¿Tengo que hacerlo?
Mila Nataliya A. Govorukha
De tanto en tanto doy clases bíblicas en una escuela dominical para niños de tres a cinco años. El grupo es muy pequeño, a veces no pasa de cuatro o cinco niños. Una de las niñas que asiste frecuentemente es muy inteligente, locuaz y decidida. Hace poco pasó por una etapa en que se ponía muy testaruda, hasta en cosas insignificantes. En cierta ocasión se negaba a venir a clase porque tenía el pelo desaliñado, pero al mismo tiempo no dejaba que su madre la peinara, porque esta había olvidado unas cintas rosadas para el pelo, con flores, que eran sus preferidas. Resultó que encontré unas cintas rosadas en la caja de manualidades, y la nena consintió en que le trenzara el cabello.

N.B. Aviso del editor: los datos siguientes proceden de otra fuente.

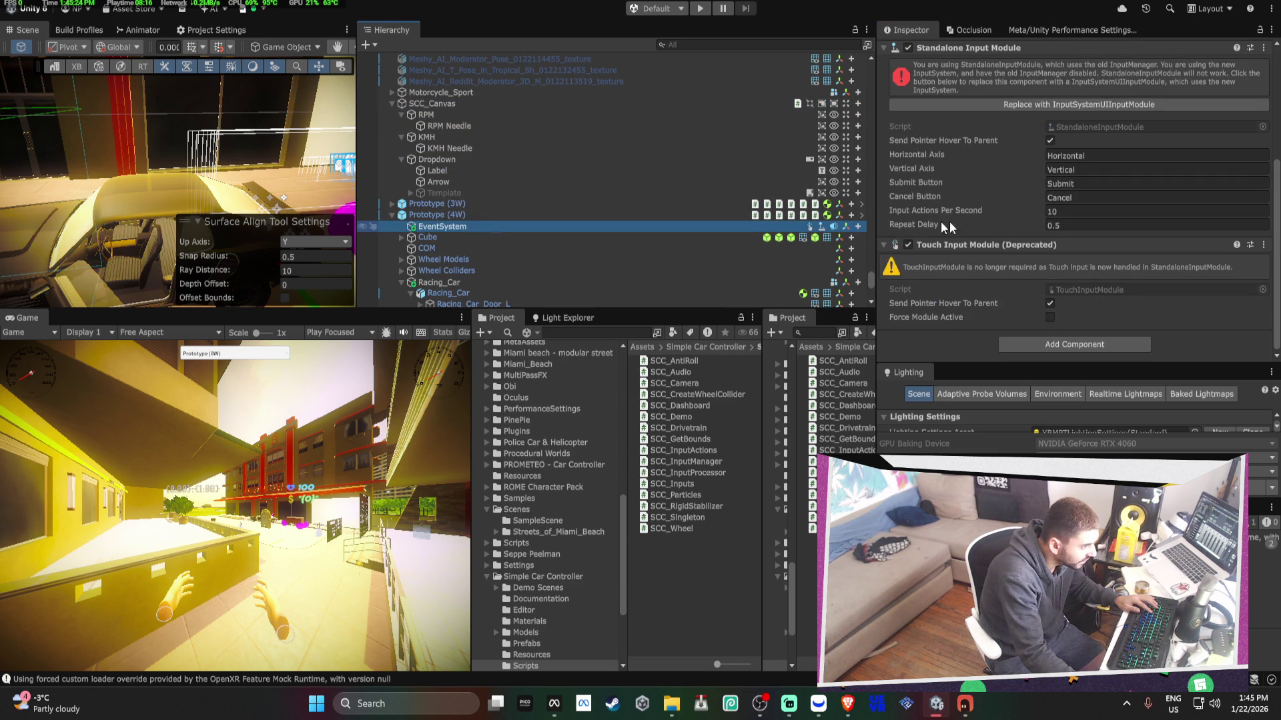
scroll(465, 274, "down", 3)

Cuando hube terminado, a pesar de las tenues sugerencias de su madre y las firmes instancias de su padre, la niña se negaba a dar las gracias. Muy probablemente la razón de fondo por la que estaba enojada es que tenía celos de su hermanita menor, que era objeto de mucha atención por parte de sus padres y de otras personas cercanas. Cuando le pidieron una vez más que expresara su agradecimiento, se cruzó de brazos y con una mirada severa y contrariada dijo en voz baja:
—¿Tengo que hacerlo?
Por un momento no supe qué decir. Entonces le contesté:
—No, mi amor, no tienes que hacerlo —y procedí a explicarle que los buenos modales suavizan las asperezas de la vida y facilitan la interacción entre las personas. Y más que nada, que demostrar gratitud ablanda el corazón de los demás y que un espíritu agradecido siempre tiene buena acogida. Sin mencionar además que es la voluntad de Dios dar gracias «en todo»[1]. Aquello no tuvo el efecto deseado, pero como los otros niños estaban esperando tuve que dejarlo pasar y dar comienzo a la clase.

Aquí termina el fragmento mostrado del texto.